5. Doberman Pinscher

Dobermans are of German origin and have an intimidating look with their angular head and wiry, muscular body. They can be excellent guard dogs. Eager to please, Dobermans make a wonderful family pet. They are also very loyal. The breed was originally developed, somewhere around 1890, by Karl Friedrich Louis Dobermann who was a German tax collector.

4. German Shepherd

Also known as an Alsacian Wolfhound, the German Shepherd is a large, fierce and loyal companion. It is also a good family dog and has been used to assist police and the military. The breed can be traced back to the late 1890’s. One of the more intelligent canines, shepherds are easily trained and wary of strangers. The German Shepherd is the second most popular breed of dog in the United States.

3. Golden Retriever

Devoted and intelligent, the Golden Retriever is a wonderful family dog due to its mild and loving temperament.

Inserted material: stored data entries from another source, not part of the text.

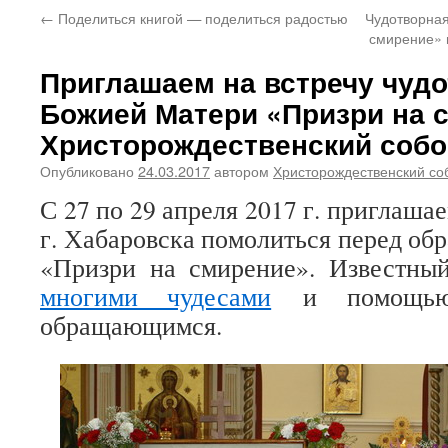
←
Поделиться книгой — поделиться радостью
Чудотворная
смирение» 
Приглашаем на встречу чуд
Божией Матери «Призри на 
Христорождественский собо
Опубликовано
24.03.2017
автором
Христорождественский со
С 27 по 29 апреля 2017 г. приглаш
г. Хабаровска помолиться перед об
«Призри на смирение». Известный
многими чудесами
и помощью
обращающимся.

Retrievers are often popular with young families looking for a friendly and gentle playmate for kids. The Retriever is a large-sized breed. They are playful, affectionate, eager to please and highly trainable. Retrievers are used for important jobs like guide dogs for the blind, bomb sniffing efforts and rescue missions. Presidents Ford and Reagan both had Golden Retrievers.

2. Papillion

A member of the Spaniel family, Papillons are known for their small head and almost bat-like ears. The Papillon is quite attentive, intelligent and willing to take direction. Unlike some toy breeds, Papillons are at ease and affectionate with children. They are very active and enjoy a brisk walk. The name actually comes from the French word for “Butterfly.” They are also referred to as Continental Toy Spaniels.

1. Standard Poodle

The Standard Poodle may seem like the choice for “snobby” people looking to showcase a dog by shaving it and making it look silly, however, that isn’t all true. The Standard Poodle does more than just make appearances at dog show competitions. They are actually full of energy and eager to take commands from people.

Raising a dog can be an extremely rewarding experience. Adoption is also a great way to bring a new dog into your life or that of your family. These are dogs which have experienced abuse, abandonment, malnutrition, neglect, and mistreatment. The love and life dogs like these are capable of will astound you. It goes without saying that a trip to your local dog shelter will change the lives of everyone involved once you adopt a dog who cannot wait for a second chance at life with a loving family.